2.1.1. Modeling of Chemical Compounds

To represent a chemical compound, we assume that each chemical element $a$ has a unique valence $val (a) \in [1, 4]$ and we use a hydrogen-suppressed model, because hydrogen atoms can be added at the final stage under the assumption. In the hydrogen-suppressed model, a chemical compound C is represented by a tuple $G = (H, α, β)$ of a simple, connected undirected graph H and functions $α : V (H) \to Λ$ and $β : E (H) \to [1, 3]$ , where $Λ$ is a set of non-hydrogen chemical elements such as C (carbon), O (oxygen), N (nitrogen), and so on.
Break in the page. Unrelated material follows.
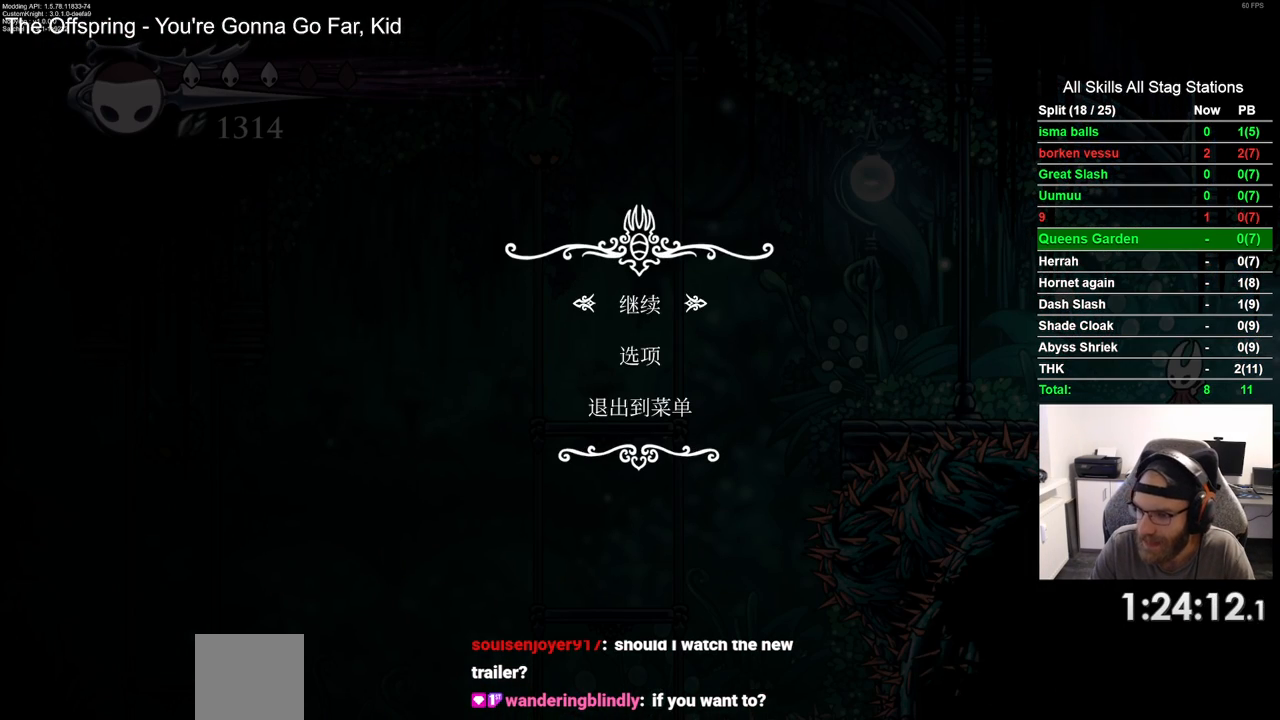
{"buttons": [], "left_stick": "center", "right_stick": "center", "events": []}
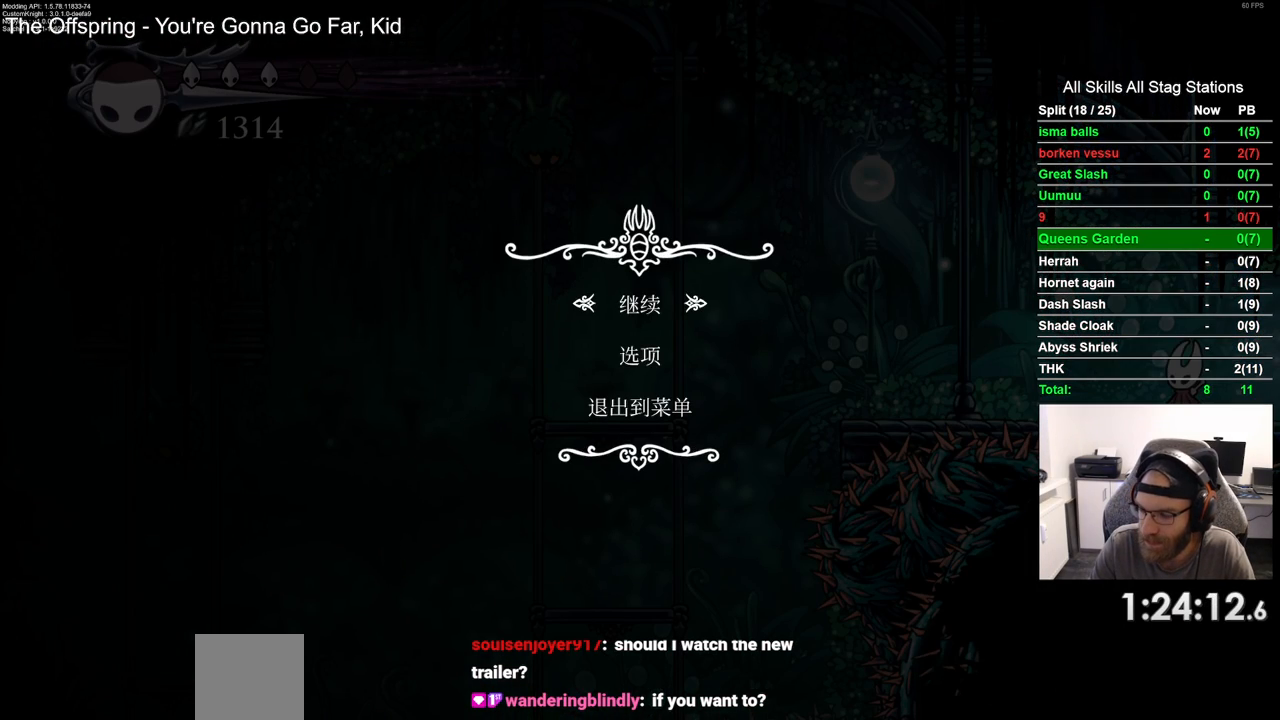
{"buttons": [], "left_stick": "center", "right_stick": "center", "events": []}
The set of atoms and the set of bonds in the compound C are represented by the vertex set $V (H)$ and the edge set $E (H)$ , respectively. The chemical element assigned to a vertex $v \in V (H)$ is represented by $α (v)$ and the bond-multiplicity between two adjacent vertices $u, v \in V (H)$ is represented by $β (e)$ of the edge $e = u v \in E (H)$ . We say that two tuples $(H_{i}, α_{i}, β_{i}), i = 1, 2$ are isomorphic if they admit an isomorphism $ϕ$ , i.e., a bijection $ϕ : V (H_{1}) \to V (H_{2})$ such that $u v \in E (H_{1}), α_{1} (u) = a, α_{1} (v) = b, β_{1} (u v) = m$ ↔ $ϕ (u) ϕ (v) \in E (H_{2}), α_{2} (ϕ (u)) = a, α_{2} (ϕ (v)) = b, β_{2} (ϕ (u) ϕ (v)) = m$ . When $H_{i}$ is rooted at a vertex $r_{i}, i = 1, 2$ , $(H_{i}, α_{i}, β_{i}), i = 1, 2$ are rooted-isomorphic (r-isomorphic) if they admit an isomorphism $ϕ$ such that $ϕ (r_{1}) = r_{2}$ . Chemical rooted trees $T_{1}$ and $T_{5}$ in Figure 2 are r-isomorphic.
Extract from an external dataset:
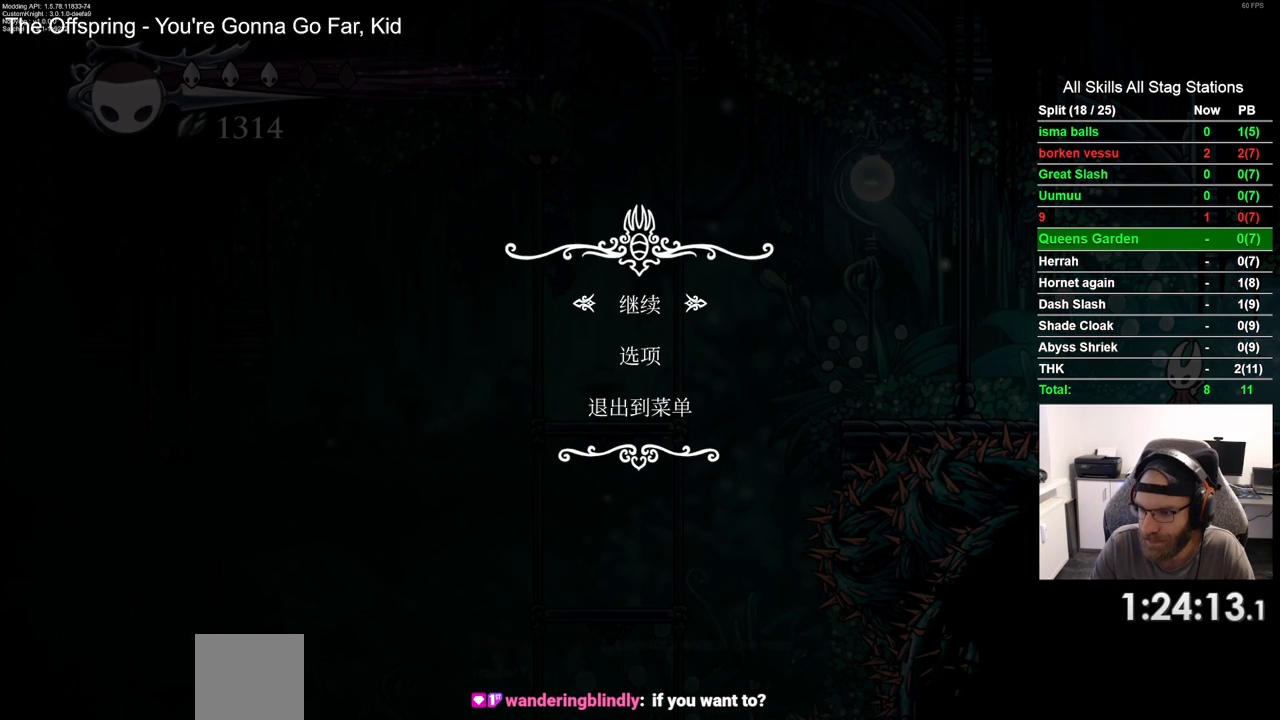
{"buttons": ["DPAD_LEFT"], "left_stick": "center", "right_stick": "center", "events": [[233, "CIRCLE", "down"], [317, "CIRCLE", "up"], [483, "DPAD_LEFT", "down"]]}
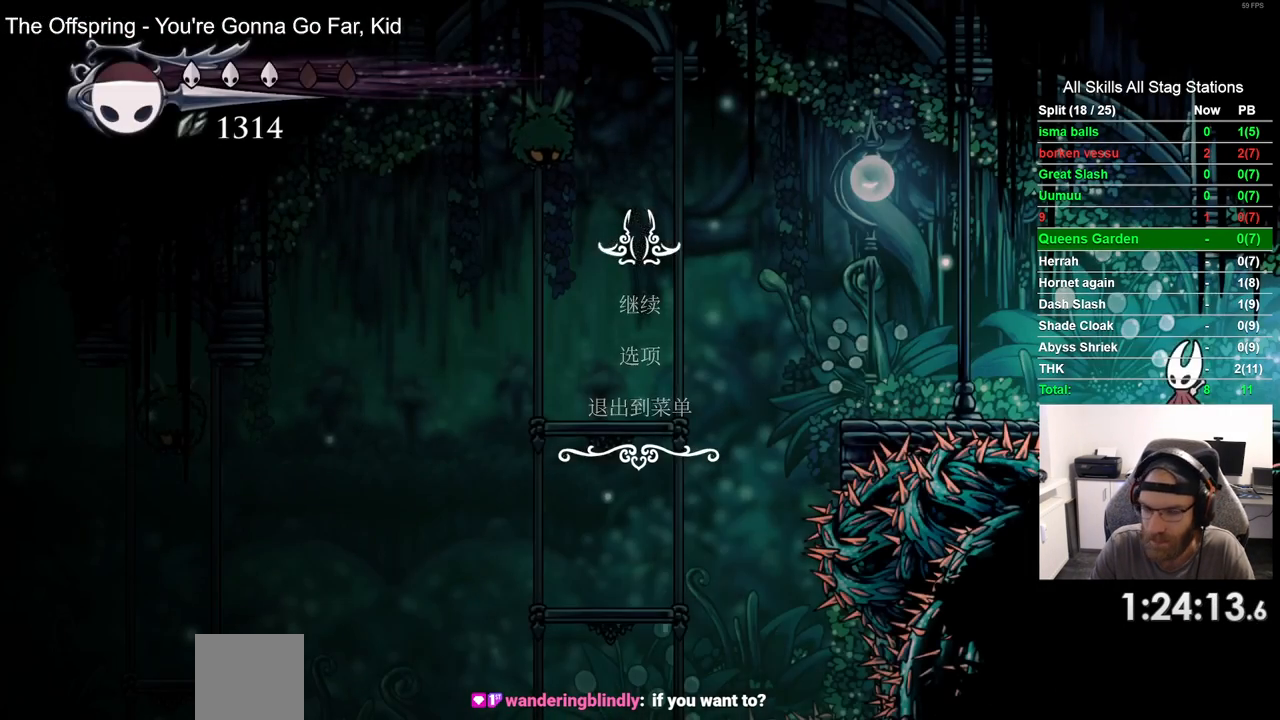
{"buttons": ["DPAD_LEFT"], "left_stick": "center", "right_stick": "center", "events": []}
Associated with the two functions $α$ and $β$ in a tuple $G = (H, α, β)$ , we introduce the following functions: $β_{G} : V (H) \to [0, 12]$ , $ac : V (E) \to Λ \times Λ \times [1, 3]$ , $cs : V (E) \to Λ \times [1, 4]$ , and $ec : V (E) \to (Λ \times [1, 4]) \times (Λ \times [1, 4]) \times [1, 3]$ .

For a notational convenience, we use a function $β_{G} : V (H) \to [0, 4]$ such that $β_{G} (u)$ means the sum of bond-multiplicities of edges incident to a vertex u, i.e.,

β_{G} (u) ≜ \sum_{u v \in E (H)} β (u v) for each vertex u \in V (H) .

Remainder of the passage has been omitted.